O descompasso entre a oferta e a demanda de veículos ampliou-se muito em abril, com a queda das vendas de autos e comerciais leves ao consumidor final de 6,36%, em relação a março, e de 24,35%, em relação a abril de 2014, segundo a Federação Nacional dos Distribuidores de Veículos (Fenabrave). Sem perspectivas de retomada no curto prazo, montadoras dão férias coletivas ao pessoal, mantêm trabalhadores em lay-off (suspensão temporária dos contratos de trabalho), criam bancos de horas ou interrompem a produção.

O Estado de S.Paulo

07 Maio 2015 | 02h05

A Volkswagen decidiu paralisar a produção por dez dias na fábrica de São Bernardo do Campo, o mesmo ocorrendo com a fábrica da General Motors em São Caetano do Sul. Juntas, as duas empresas respondem por 1/3 das vendas no mercado interno e estão com estoques excessivos.

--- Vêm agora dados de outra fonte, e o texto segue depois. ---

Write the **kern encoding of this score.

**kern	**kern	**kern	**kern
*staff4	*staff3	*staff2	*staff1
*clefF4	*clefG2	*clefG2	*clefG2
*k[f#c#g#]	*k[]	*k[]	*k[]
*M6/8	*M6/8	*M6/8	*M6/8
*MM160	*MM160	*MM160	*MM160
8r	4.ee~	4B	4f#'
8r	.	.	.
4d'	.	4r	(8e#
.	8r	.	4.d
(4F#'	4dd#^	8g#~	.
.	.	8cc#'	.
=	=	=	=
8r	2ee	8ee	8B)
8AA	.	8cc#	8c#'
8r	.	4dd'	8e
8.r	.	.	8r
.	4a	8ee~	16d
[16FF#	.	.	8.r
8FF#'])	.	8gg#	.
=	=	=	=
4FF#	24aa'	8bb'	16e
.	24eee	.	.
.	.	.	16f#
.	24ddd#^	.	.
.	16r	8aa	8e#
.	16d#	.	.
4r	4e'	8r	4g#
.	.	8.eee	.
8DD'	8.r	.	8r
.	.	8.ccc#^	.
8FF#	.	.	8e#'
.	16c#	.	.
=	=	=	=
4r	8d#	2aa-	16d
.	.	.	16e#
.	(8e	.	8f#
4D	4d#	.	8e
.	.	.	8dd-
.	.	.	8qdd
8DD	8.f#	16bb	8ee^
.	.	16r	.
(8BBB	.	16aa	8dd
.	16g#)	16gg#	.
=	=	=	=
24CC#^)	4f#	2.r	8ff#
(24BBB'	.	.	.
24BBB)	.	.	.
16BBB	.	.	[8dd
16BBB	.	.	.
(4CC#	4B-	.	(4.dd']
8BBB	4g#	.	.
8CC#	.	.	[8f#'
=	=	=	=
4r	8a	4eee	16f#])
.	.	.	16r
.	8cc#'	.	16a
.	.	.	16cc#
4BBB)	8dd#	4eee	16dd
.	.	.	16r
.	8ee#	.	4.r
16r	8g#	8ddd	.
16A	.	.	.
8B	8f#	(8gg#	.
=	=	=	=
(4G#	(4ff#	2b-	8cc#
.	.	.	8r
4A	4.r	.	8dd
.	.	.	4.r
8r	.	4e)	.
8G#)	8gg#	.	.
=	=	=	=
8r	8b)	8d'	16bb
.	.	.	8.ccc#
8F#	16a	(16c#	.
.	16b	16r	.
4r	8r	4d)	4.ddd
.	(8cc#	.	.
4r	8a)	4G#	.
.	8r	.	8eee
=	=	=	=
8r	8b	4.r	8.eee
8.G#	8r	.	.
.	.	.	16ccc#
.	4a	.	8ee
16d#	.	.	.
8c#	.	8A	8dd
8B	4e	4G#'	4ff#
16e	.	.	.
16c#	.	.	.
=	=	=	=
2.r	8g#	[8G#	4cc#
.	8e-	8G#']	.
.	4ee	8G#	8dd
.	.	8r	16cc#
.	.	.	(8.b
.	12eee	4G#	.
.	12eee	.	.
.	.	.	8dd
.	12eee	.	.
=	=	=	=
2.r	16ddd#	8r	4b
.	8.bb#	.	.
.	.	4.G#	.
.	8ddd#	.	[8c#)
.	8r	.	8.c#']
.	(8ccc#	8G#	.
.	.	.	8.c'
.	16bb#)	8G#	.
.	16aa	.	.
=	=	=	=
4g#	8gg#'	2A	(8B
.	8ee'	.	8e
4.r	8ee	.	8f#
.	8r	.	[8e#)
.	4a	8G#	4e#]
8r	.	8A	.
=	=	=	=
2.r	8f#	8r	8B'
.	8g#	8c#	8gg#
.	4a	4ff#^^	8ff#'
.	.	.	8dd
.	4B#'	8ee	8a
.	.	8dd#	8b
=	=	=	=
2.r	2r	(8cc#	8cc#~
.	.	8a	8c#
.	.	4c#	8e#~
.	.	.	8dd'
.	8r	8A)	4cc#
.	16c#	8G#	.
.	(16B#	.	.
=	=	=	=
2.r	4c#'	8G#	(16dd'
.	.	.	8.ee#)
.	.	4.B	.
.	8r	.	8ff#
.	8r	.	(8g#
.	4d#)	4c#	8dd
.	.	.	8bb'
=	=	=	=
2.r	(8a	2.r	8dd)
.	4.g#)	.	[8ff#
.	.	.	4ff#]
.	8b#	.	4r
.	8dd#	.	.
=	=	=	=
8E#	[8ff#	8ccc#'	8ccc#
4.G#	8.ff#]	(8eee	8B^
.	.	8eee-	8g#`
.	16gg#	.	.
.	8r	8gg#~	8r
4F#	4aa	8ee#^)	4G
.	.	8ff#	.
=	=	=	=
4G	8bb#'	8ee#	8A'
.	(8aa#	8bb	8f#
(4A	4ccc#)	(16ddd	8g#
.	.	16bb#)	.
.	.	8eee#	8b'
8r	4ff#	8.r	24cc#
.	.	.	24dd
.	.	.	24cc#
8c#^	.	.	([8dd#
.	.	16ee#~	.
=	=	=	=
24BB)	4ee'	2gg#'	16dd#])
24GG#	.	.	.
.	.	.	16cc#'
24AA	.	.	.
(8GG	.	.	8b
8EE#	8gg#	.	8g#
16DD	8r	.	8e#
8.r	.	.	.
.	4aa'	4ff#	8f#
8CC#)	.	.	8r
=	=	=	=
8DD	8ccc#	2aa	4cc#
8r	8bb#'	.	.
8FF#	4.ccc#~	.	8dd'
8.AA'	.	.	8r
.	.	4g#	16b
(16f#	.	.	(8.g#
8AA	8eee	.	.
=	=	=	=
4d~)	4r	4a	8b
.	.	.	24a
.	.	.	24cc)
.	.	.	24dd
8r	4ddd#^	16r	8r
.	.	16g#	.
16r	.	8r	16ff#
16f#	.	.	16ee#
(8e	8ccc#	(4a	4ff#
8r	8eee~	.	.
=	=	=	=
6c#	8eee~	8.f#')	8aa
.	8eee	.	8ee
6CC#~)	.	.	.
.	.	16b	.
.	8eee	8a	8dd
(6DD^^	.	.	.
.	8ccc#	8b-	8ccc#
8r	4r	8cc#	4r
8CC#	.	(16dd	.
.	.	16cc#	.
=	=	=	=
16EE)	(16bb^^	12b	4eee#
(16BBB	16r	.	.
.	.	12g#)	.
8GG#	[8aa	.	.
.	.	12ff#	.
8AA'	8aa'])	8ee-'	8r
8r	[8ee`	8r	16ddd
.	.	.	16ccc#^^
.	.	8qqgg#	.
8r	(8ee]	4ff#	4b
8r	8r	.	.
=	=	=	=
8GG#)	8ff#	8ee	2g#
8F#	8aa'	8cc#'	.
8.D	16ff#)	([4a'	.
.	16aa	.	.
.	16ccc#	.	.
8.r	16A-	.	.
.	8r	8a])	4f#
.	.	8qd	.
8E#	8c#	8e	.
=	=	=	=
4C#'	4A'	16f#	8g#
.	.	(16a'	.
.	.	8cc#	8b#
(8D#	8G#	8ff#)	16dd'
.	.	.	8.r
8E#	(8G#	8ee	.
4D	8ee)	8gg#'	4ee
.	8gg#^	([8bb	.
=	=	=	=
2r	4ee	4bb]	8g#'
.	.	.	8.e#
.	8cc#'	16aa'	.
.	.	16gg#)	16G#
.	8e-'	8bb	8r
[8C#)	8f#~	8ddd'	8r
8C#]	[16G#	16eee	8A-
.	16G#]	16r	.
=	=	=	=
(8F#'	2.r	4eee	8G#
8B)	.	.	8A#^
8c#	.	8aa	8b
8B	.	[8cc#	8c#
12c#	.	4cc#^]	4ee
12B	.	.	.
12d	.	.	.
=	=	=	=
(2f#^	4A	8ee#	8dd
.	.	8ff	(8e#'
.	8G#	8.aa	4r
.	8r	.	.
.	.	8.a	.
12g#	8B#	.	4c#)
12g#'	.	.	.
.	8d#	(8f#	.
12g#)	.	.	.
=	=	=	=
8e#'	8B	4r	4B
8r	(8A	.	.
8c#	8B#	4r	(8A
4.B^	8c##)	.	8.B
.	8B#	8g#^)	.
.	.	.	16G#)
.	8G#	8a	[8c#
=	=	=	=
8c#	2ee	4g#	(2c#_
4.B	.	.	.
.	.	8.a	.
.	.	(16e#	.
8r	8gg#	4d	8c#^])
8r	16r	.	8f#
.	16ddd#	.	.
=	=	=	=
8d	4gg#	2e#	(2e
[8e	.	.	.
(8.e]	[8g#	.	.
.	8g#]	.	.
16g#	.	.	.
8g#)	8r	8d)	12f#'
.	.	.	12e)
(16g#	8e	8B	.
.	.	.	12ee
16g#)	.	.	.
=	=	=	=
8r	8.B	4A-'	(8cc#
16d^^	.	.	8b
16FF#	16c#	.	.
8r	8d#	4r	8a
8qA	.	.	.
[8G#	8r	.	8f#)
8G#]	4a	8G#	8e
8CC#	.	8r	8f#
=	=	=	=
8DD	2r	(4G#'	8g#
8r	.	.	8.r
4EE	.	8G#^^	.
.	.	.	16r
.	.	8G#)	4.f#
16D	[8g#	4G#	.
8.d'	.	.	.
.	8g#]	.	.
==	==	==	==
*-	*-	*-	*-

A crise atual é pior que a de 2008, disse o presidente da GM América do Sul, Jaime Ardila, à repórter Cleide Silva, do Estado. Já não há instrumentos disponíveis para abrandar a queda, como a redução do IPI, notou Ardila. Muitos consumidores se endividaram e os juros subiram, o que desestimula a aquisição de veículos financiados.

Entre os primeiros quadrimestres de 2014 e de 2015, as vendas de autos e comerciais leves diminuíram 18,39%, de 1,054 milhão para 860 mil unidades. Também caíram as vendas de caminhões, ônibus, motos, implementos rodoviários e máquinas agrícolas.

Em março, a Fenabrave estimava em 10% a redução das vendas de veículos neste ano. Mas, agora, prevê uma queda de 18,93%, de 3,497 milhões para 2,835 milhões de unidades. Já foram fechadas 250 revendedoras e esse número poderá atingir 800, se a crise persistir até o fim do ano. As demissões poderão alcançar de 35 mil a 40 mil pessoas, calcula o presidente da entidade, Alarico Assumpção Junior.

As vendas de veículos cresceram ininterruptamente entre 2004 e 2012, estabilizando-se em 2013 e caindo quase 6% no ano passado. Se as estimativas da Fenabrave se confirmarem, a queda das vendas, neste ano, será muito mais intensa do que a de 2014.

Sem um horizonte claro - o ajuste fiscal "é bem-visto para o futuro, mas, no curto prazo, terá efeitos negativos no bolso e na psique dos consumidores", disse ao Estado o presidente da GM do Brasil, Santiago Chamorro -, os investimentos tendem a diminuir e a retomada do mercado poderá ficar para 2017, se a política econômica for bem-sucedida.